[DATA SHOWN — start]
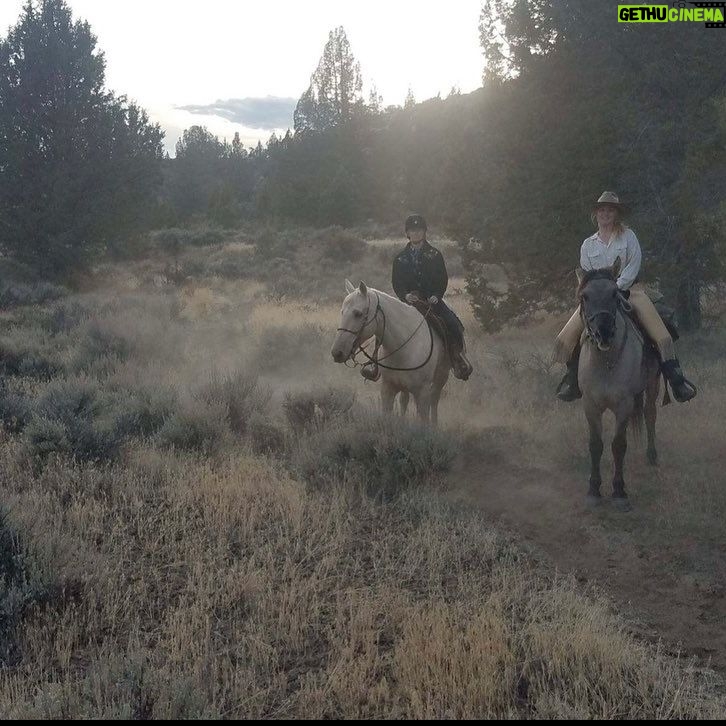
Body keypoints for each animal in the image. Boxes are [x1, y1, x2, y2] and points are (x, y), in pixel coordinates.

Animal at [332, 280, 452, 426]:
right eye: (342, 312)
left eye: (358, 313)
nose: (337, 352)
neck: (404, 346)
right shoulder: (387, 390)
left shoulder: (422, 393)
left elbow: (425, 417)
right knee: (404, 400)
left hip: (441, 378)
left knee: (434, 400)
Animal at [576, 260, 664, 512]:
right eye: (584, 296)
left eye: (615, 294)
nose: (603, 333)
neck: (605, 362)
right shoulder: (590, 405)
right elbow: (596, 444)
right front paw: (593, 491)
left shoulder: (624, 405)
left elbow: (618, 445)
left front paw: (619, 492)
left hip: (652, 383)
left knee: (650, 414)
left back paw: (651, 455)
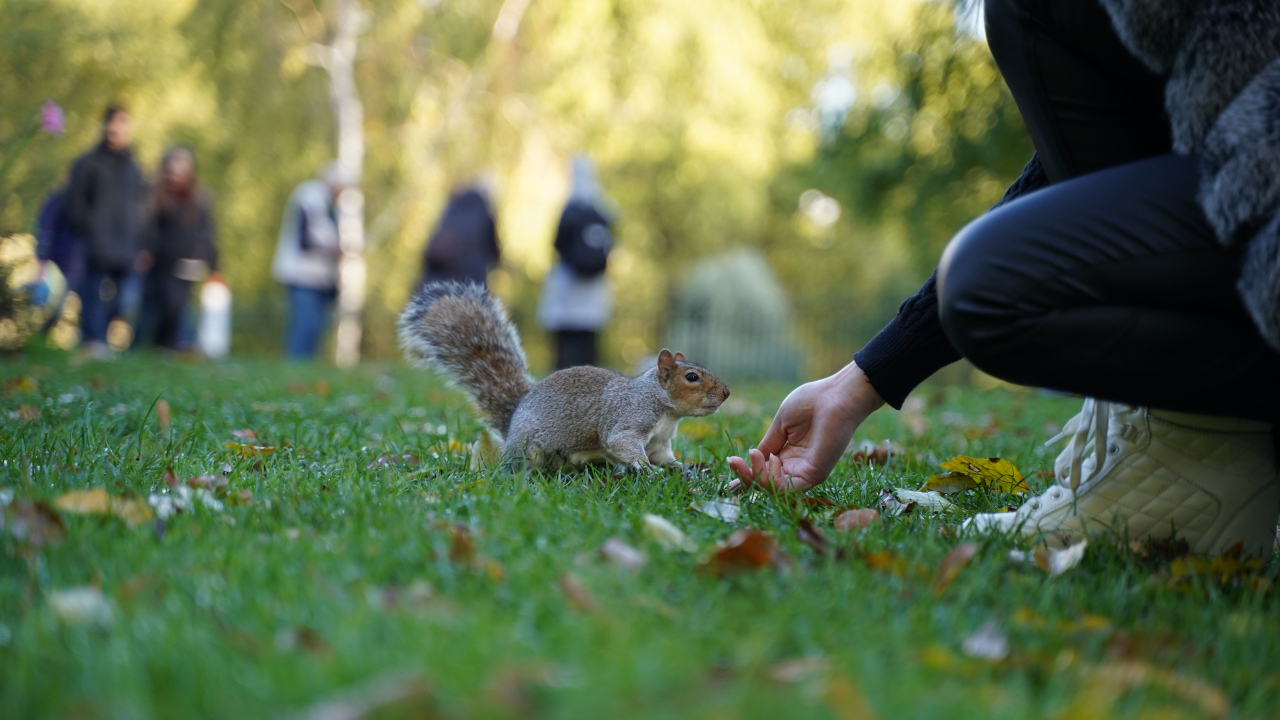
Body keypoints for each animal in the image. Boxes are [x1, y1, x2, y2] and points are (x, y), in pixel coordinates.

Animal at [398, 281, 731, 472]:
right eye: (692, 377)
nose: (726, 393)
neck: (664, 408)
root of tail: (512, 421)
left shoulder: (661, 441)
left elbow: (664, 456)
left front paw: (681, 468)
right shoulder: (630, 416)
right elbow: (621, 442)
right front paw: (647, 469)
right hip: (530, 447)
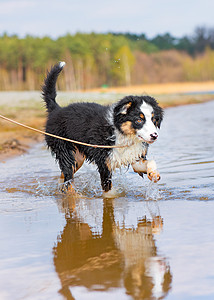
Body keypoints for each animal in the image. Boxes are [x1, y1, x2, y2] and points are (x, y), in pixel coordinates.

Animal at [42, 62, 165, 198]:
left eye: (154, 120)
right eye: (139, 120)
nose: (154, 135)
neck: (120, 133)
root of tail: (56, 109)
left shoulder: (134, 156)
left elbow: (149, 162)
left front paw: (154, 174)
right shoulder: (104, 162)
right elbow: (108, 189)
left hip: (77, 158)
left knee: (64, 177)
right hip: (64, 150)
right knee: (68, 180)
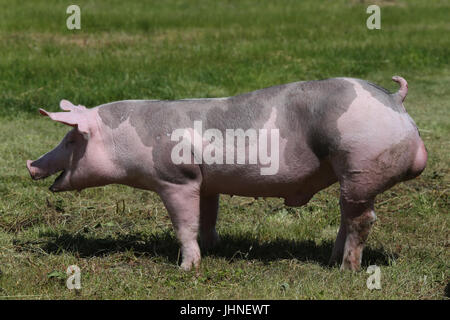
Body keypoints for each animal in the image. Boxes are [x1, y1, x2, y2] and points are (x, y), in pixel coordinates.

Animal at [26, 76, 428, 272]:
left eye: (70, 138)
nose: (30, 165)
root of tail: (394, 101)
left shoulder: (176, 179)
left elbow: (184, 225)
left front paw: (187, 268)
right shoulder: (205, 182)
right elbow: (207, 216)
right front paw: (214, 248)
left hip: (361, 165)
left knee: (363, 219)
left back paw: (347, 269)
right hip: (350, 175)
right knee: (347, 216)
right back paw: (331, 260)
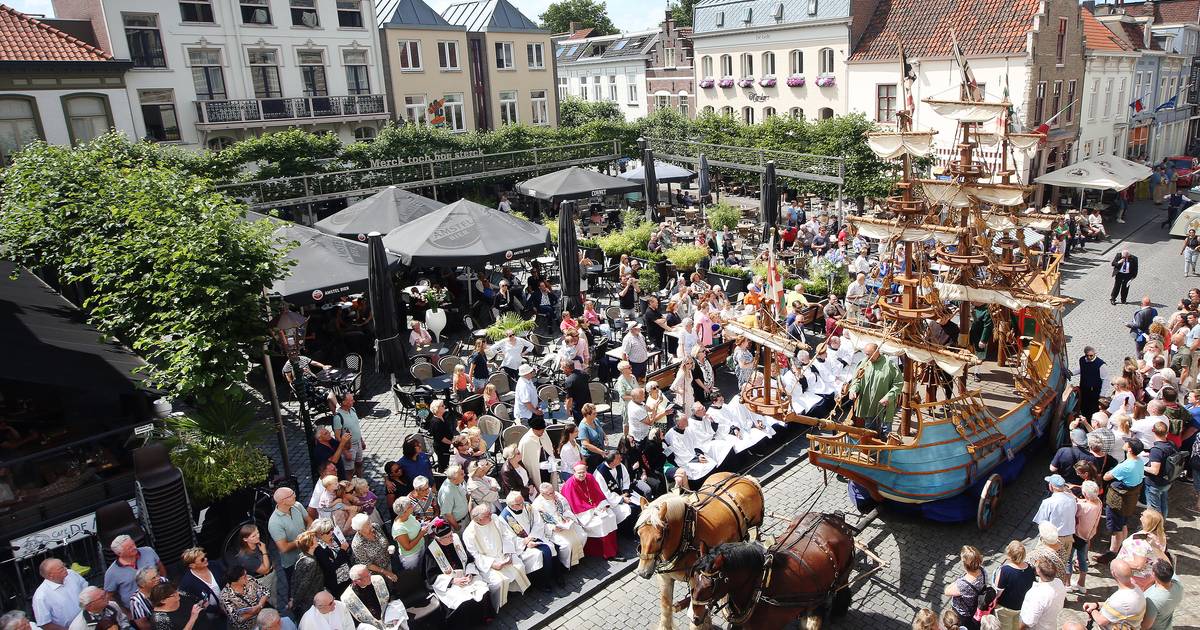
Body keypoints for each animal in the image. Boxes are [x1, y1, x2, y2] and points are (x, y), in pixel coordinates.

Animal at [633, 470, 763, 628]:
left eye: (658, 538)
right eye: (639, 533)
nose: (642, 572)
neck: (686, 535)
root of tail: (744, 478)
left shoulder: (698, 580)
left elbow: (697, 613)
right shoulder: (664, 578)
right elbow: (666, 607)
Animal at [686, 511, 854, 628]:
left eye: (710, 586)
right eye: (692, 580)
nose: (694, 618)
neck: (758, 587)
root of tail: (835, 518)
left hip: (842, 576)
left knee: (842, 589)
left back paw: (838, 611)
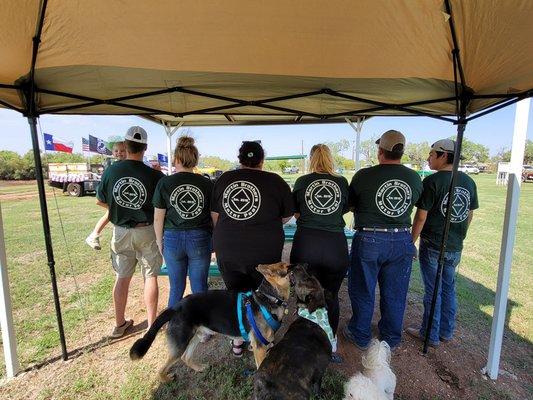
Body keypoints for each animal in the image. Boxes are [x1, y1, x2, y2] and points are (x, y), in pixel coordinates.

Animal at [130, 262, 296, 382]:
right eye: (285, 267)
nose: (296, 264)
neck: (269, 297)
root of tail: (175, 307)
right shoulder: (260, 346)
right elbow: (260, 366)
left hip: (196, 336)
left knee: (185, 357)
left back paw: (199, 368)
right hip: (180, 344)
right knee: (162, 369)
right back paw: (166, 379)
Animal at [252, 266, 330, 400]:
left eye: (308, 278)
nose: (298, 266)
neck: (312, 317)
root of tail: (266, 386)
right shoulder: (320, 372)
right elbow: (318, 387)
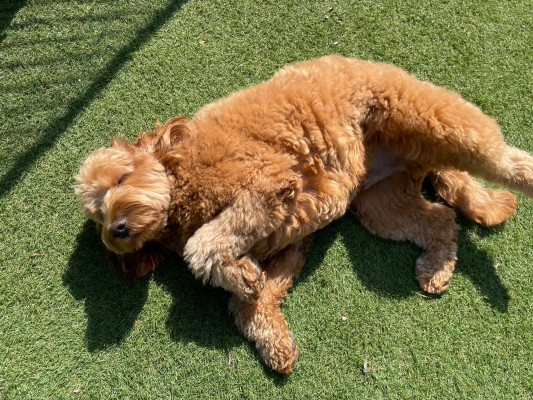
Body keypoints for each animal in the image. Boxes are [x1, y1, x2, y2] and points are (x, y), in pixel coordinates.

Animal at [76, 55, 532, 376]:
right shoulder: (288, 244)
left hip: (431, 117)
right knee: (440, 219)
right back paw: (436, 266)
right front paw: (270, 335)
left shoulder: (270, 180)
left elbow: (202, 244)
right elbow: (251, 302)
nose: (117, 229)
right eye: (97, 214)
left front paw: (224, 269)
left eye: (121, 179)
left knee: (504, 158)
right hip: (381, 205)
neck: (183, 179)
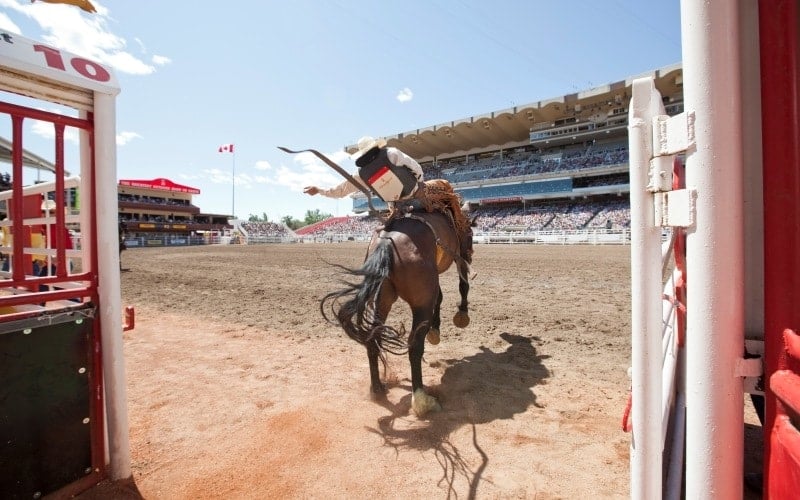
[DATA SHOWN — finish]
## TASK OBJECTIVE:
Without altering anything, output all the lines above but none of the images.

## YOUR SOLUTION:
Body keypoints for each animal in the image. Boxes are [x1, y1, x2, y2] and points are (x, y), in pixel coordinates.

Animal at [332, 280, 452, 426]:
right eye: (342, 312)
left eye: (358, 313)
nose: (337, 352)
neck: (404, 346)
right shoulder: (387, 390)
left shoulder: (422, 393)
left elbow: (425, 417)
right knee: (404, 400)
left hip: (441, 378)
left knee: (434, 400)
Animal at [576, 260, 664, 512]:
right eye: (584, 296)
left eye: (615, 294)
nose: (603, 333)
neck: (605, 362)
right shoulder: (590, 405)
right elbow: (596, 444)
right front paw: (593, 491)
left shoulder: (624, 405)
left elbow: (618, 445)
left front paw: (619, 492)
left hip: (652, 383)
left knee: (650, 414)
left back paw: (651, 455)
Body keypoints for each animal in the image. Boxes are [x1, y1, x2, y2] and points are (x, y), in pixel coordinates.

Animal at [398, 281, 731, 472]:
right eye: (692, 377)
nose: (726, 393)
neck: (664, 408)
root of tail: (512, 421)
left shoulder: (661, 441)
left elbow: (664, 456)
left front paw: (681, 468)
right shoulder: (630, 416)
right elbow: (621, 442)
right front paw: (647, 469)
right hip: (530, 447)
Body keypoints for each animal in the image. Boxes are [x1, y1, x2, y2] and points are (x, y), in pixel coordinates.

Animal at [42, 62, 165, 198]:
left eye: (154, 120)
right eye: (139, 120)
nose: (154, 135)
neck: (120, 133)
root of tail: (56, 109)
left shoulder: (134, 156)
left elbow: (149, 162)
left front paw: (154, 174)
right shoulder: (104, 162)
right elbow: (108, 189)
left hip: (77, 158)
left knee: (64, 177)
right hip: (64, 150)
right knee: (68, 180)
Body keypoints for each animal in the image. Boxes are [x1, y1, x2, y2] and points are (x, y), in pixel coordinates.

Animal at [26, 76, 428, 272]:
left eye: (70, 138)
nose: (30, 165)
root of tail: (394, 101)
left shoulder: (176, 179)
left elbow: (184, 225)
left front paw: (187, 268)
right shoulder: (205, 182)
right elbow: (207, 216)
right front paw: (214, 248)
left hip: (361, 165)
left knee: (363, 219)
left back paw: (347, 269)
right hip: (350, 175)
right knee: (347, 216)
right back paw: (331, 260)
Body keypoints for each animal in the image. Boxes are [x1, y1, x2, y2] and points are (x, y), in pixel coordinates.

Animal at [633, 470, 763, 628]:
left eye: (658, 538)
right eye: (639, 533)
nose: (642, 572)
neck: (686, 535)
root of tail: (744, 478)
left shoulder: (698, 580)
left elbow: (697, 613)
right shoulder: (664, 578)
right elbow: (666, 607)
Animal at [686, 511, 854, 628]:
left eye: (710, 586)
right eye: (692, 580)
nose: (694, 618)
neck: (758, 587)
root of tail: (835, 518)
left hip: (842, 576)
left knee: (842, 589)
left back paw: (838, 611)
Body keypoints for each animal in the image. Boxes are [x1, y1, x2, y2] and points are (x, y), in pixel coordinates.

Animal at [130, 262, 296, 382]:
right eye: (285, 267)
nose: (296, 264)
neck: (269, 297)
root of tail: (175, 307)
right shoulder: (260, 346)
right elbow: (260, 366)
left hip: (196, 336)
left knee: (185, 357)
left back paw: (199, 368)
right hip: (180, 344)
right knee: (162, 369)
right back paw: (166, 379)
Animal at [252, 266, 330, 400]:
left eye: (308, 278)
nose: (298, 266)
neck: (312, 317)
root of tail: (266, 386)
right shoulder: (320, 372)
right elbow: (318, 387)
Body keypoints for each animal in the image. Boxes are [x1, y1, x2, y2] and points are (x, y), in pixel coordinates.

Animal at [76, 55, 532, 376]:
right shoulder: (288, 244)
left hip: (431, 117)
right knee: (440, 219)
right back paw: (436, 266)
right front paw: (270, 335)
left shoulder: (270, 180)
left elbow: (202, 244)
right elbow: (251, 302)
nose: (117, 229)
right eye: (97, 214)
left front paw: (224, 269)
left eye: (121, 179)
left knee: (504, 158)
right hip: (381, 205)
neck: (183, 179)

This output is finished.